Posted: 1/16/2006 1:54:45 PM
this one is actually pretty simple. allright, i've been married now for 2 years and i can tell you the rules of the game.

my hubby has friends, and i hear it all the time.

example: "mark" talks to stacy. mark tells stacy he likes her to keep her on her toes. she'll put on makeup and always treat their time together like a date. sometimes...they even get dirty. mark talks to sarah...repeat... mark talks to sarah one day and stacy the next...repeat. next thing you know, laura comes along. well, laura is pretty easy...so now he doesnt have to butter up stacy or sarah with the "i love yous" etc....

guys want options until they get to the point where they truly want to settle down, and even then, a lot of guys question that.

its mindgames sweetheart. its all about the type of men you are looking for. i'm getting pretty good and i can spot them a mile away. it took me 500 dates before i found my husband, but he's the one. trust me...you gotta keep your eyes open.
 beck12

Joined: 12/28/2005
Msg: 147
Why do guys always do this to me?
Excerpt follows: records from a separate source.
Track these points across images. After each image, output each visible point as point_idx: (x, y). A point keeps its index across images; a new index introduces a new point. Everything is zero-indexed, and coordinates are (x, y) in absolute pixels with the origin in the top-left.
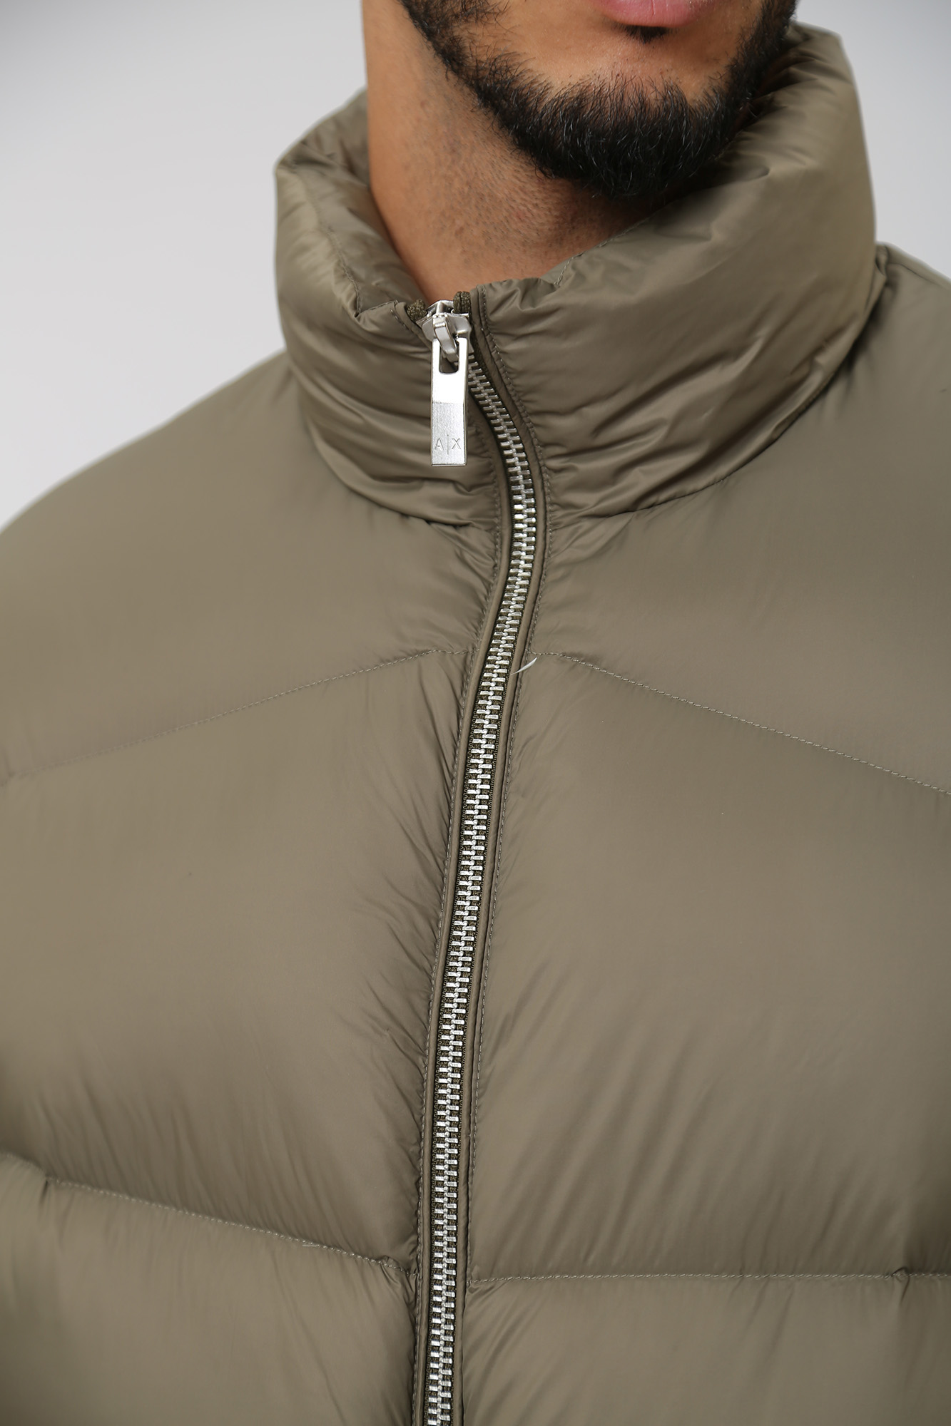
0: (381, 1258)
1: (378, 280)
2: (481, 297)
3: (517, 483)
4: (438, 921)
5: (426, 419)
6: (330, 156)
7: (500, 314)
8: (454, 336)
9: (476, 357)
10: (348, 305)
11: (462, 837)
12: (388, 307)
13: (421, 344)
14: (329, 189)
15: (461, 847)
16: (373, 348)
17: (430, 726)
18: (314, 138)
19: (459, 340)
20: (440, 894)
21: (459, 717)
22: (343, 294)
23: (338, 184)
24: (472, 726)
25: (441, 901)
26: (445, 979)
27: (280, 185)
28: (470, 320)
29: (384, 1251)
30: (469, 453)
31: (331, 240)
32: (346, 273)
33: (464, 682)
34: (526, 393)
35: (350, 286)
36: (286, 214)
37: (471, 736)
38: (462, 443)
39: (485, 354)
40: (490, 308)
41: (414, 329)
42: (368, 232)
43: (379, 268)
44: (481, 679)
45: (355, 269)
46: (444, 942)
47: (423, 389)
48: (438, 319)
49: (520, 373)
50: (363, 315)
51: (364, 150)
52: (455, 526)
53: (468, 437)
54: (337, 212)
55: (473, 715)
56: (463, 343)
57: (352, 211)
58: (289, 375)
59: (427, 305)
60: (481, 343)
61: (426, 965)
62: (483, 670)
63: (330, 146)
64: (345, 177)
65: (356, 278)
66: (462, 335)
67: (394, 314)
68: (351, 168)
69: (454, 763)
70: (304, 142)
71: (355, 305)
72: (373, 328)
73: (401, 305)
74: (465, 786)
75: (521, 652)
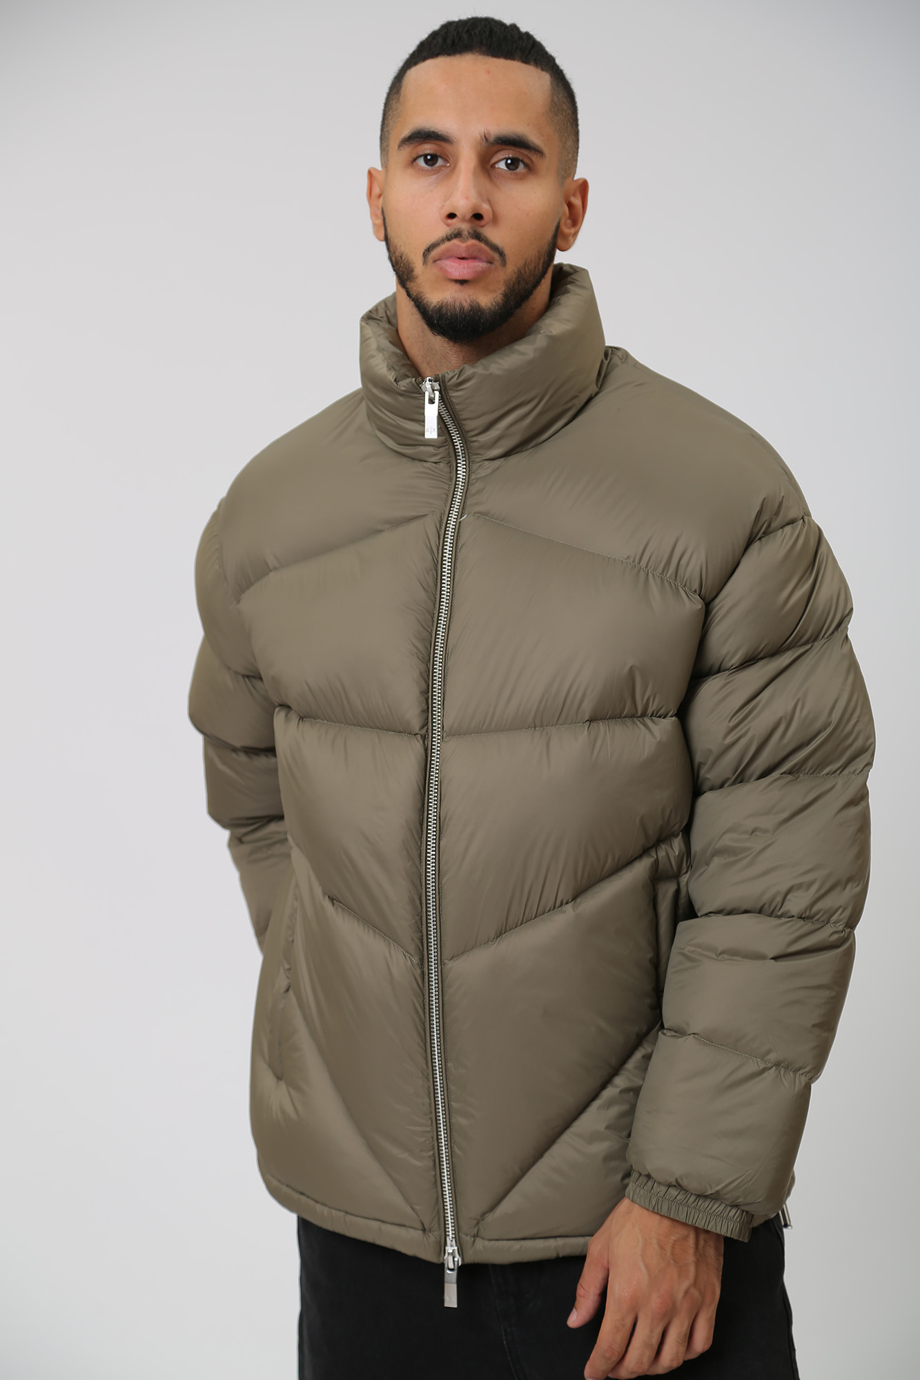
0: (415, 735)
1: (404, 371)
2: (444, 377)
3: (459, 456)
4: (434, 615)
5: (423, 422)
6: (381, 317)
7: (451, 382)
8: (433, 390)
9: (441, 398)
10: (393, 380)
11: (442, 583)
12: (409, 380)
13: (421, 394)
14: (382, 332)
15: (441, 587)
16: (401, 395)
17: (428, 543)
18: (376, 309)
19: (435, 392)
20: (434, 604)
21: (439, 538)
22: (391, 377)
23: (384, 329)
24: (444, 541)
25: (435, 607)
26: (436, 634)
27: (362, 328)
28: (439, 385)
29: (417, 732)
30: (439, 435)
31: (384, 354)
32: (391, 368)
33: (441, 525)
34: (460, 411)
35: (393, 373)
36: (364, 341)
37: (443, 545)
38: (436, 430)
39: (445, 397)
40: (447, 380)
41: (419, 388)
42: (398, 351)
43: (403, 365)
44: (447, 523)
45: (394, 366)
46: (436, 621)
47: (421, 411)
48: (427, 385)
49: (458, 404)
50: (399, 383)
51: (395, 315)
52: (435, 463)
53: (438, 429)
54: (386, 343)
55: (444, 538)
56: (437, 393)
57: (390, 342)
58: (362, 399)
59: (423, 380)
60: (443, 393)
61: (430, 630)
62: (448, 520)
63: (381, 313)
64: (387, 326)
65: (395, 370)
66: (436, 390)
67: (411, 382)
68: (389, 322)
69: (438, 555)
70: (370, 311)
71: (395, 380)
72: (404, 389)
73: (414, 379)
74: (442, 564)
75: (461, 514)
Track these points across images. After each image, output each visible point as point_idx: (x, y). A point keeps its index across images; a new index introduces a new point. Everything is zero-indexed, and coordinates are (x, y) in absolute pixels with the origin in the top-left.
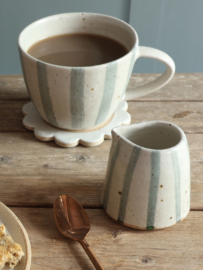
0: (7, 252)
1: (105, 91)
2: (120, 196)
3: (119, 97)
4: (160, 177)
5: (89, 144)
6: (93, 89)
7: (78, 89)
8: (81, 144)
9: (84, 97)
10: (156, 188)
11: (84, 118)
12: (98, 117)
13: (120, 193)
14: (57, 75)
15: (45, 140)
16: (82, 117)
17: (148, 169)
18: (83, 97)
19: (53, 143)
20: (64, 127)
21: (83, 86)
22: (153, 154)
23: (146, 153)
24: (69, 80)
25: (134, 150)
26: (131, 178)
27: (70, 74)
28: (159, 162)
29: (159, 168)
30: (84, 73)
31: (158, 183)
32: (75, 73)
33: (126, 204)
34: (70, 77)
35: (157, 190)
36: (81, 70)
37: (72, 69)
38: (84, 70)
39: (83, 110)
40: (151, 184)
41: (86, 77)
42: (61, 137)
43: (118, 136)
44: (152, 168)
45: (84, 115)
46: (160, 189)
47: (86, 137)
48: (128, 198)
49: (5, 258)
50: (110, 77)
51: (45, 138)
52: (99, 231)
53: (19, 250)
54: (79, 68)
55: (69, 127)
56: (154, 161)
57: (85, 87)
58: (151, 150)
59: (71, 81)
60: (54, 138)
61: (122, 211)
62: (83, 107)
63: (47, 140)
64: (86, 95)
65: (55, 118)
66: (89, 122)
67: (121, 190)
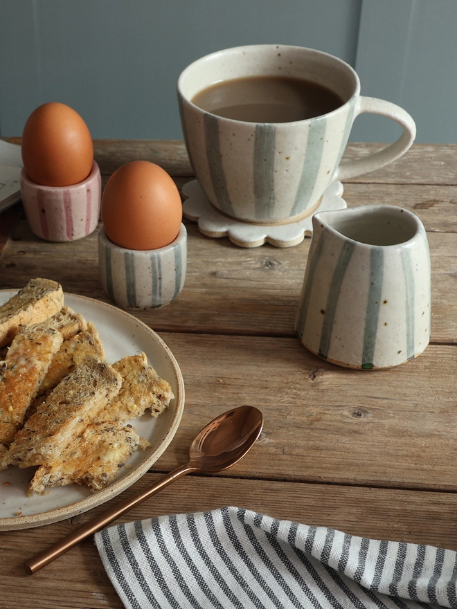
0: (149, 393)
1: (307, 162)
2: (322, 317)
3: (328, 172)
4: (383, 288)
5: (280, 243)
6: (288, 158)
7: (265, 158)
8: (269, 244)
9: (275, 169)
10: (376, 305)
11: (274, 203)
12: (296, 202)
13: (323, 312)
14: (234, 135)
15: (214, 236)
16: (272, 200)
17: (365, 275)
18: (273, 170)
19: (227, 241)
20: (244, 217)
21: (273, 152)
22: (373, 252)
23: (363, 251)
24: (252, 144)
25: (345, 246)
26: (340, 288)
27: (254, 134)
28: (381, 264)
29: (382, 274)
30: (275, 132)
31: (380, 296)
32: (261, 133)
33: (331, 329)
34: (253, 139)
35: (378, 308)
36: (270, 127)
37: (257, 126)
38: (275, 128)
39: (273, 190)
40: (369, 298)
41: (278, 138)
42: (239, 232)
43: (322, 226)
44: (372, 274)
45: (274, 199)
46: (383, 307)
47: (276, 233)
48: (335, 320)
49: (145, 401)
50: (315, 141)
51: (215, 233)
52: (289, 369)
53: (167, 390)
54: (267, 124)
55: (252, 218)
56: (376, 264)
57: (277, 154)
58: (370, 246)
59: (255, 144)
60: (227, 232)
61: (325, 339)
62: (273, 186)
63: (217, 236)
64: (277, 167)
65: (230, 203)
66: (282, 210)
67: (324, 308)
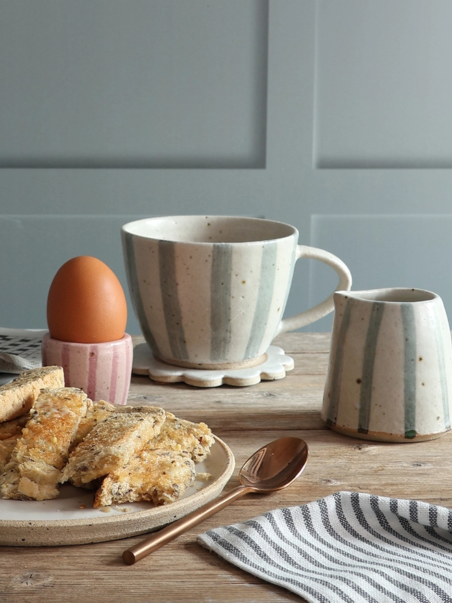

Does anyone else have this problem?...
Posted: 1/16/2006 2:52:16 PM
I think that the answer to your question lies between your legs.You put out and he took it thats all he wanted.So dont be suprised when he calls you back in a week or when hes horney again.
Beck
 nembatha

Joined: 5/5/2005
Msg: 148
Why do guys always do this to me? Does anyone else have this problem?...
Posted: 1/16/2006 2:57:59 PM
call him up and talk
 fousee

Joined: 7/18/2004
Msg: 149
Why do guys always do this to me? Does anyone else have this problem?...
Posted: 1/16/2006 3:49:47 PM
there's no way the guy can 'fall in love' in a month..unless he knew you for a while before you guys dated.

Hes just saying 'i love you' to make you feel happy, and make you think he wants you so bad, and after he says that..you fall for him, which you shouldnt do....if he says i love in the first month, you'll get suspicious..he just wants to play around. - probably he wll start talking to you again, sweet talking with you..and you should tell yourself not to fall for that again.

Usually couples talk about everything. If he says he loves you, he should of told you why he doesnt want to see you again - but nope - he said i love you just to make u think he cares.....but dont think all guys are the same! there are good guys out there, that i'd say real hard to find.

take care
 Kiki111

Joined: 3/19/2005
Msg: 150
Why do guys always do this to me? Does anyone else have this problem?...
Posted: 1/16/2006 5:02:36 PM
i wish i really did know why men do this...i suppose women do too, but it hurts either way. i've been dealing with this lately too and its not fun. it is a horrible feeling. why even get involved with someone if you dont know what you want or why even say the L word? its all CRAP!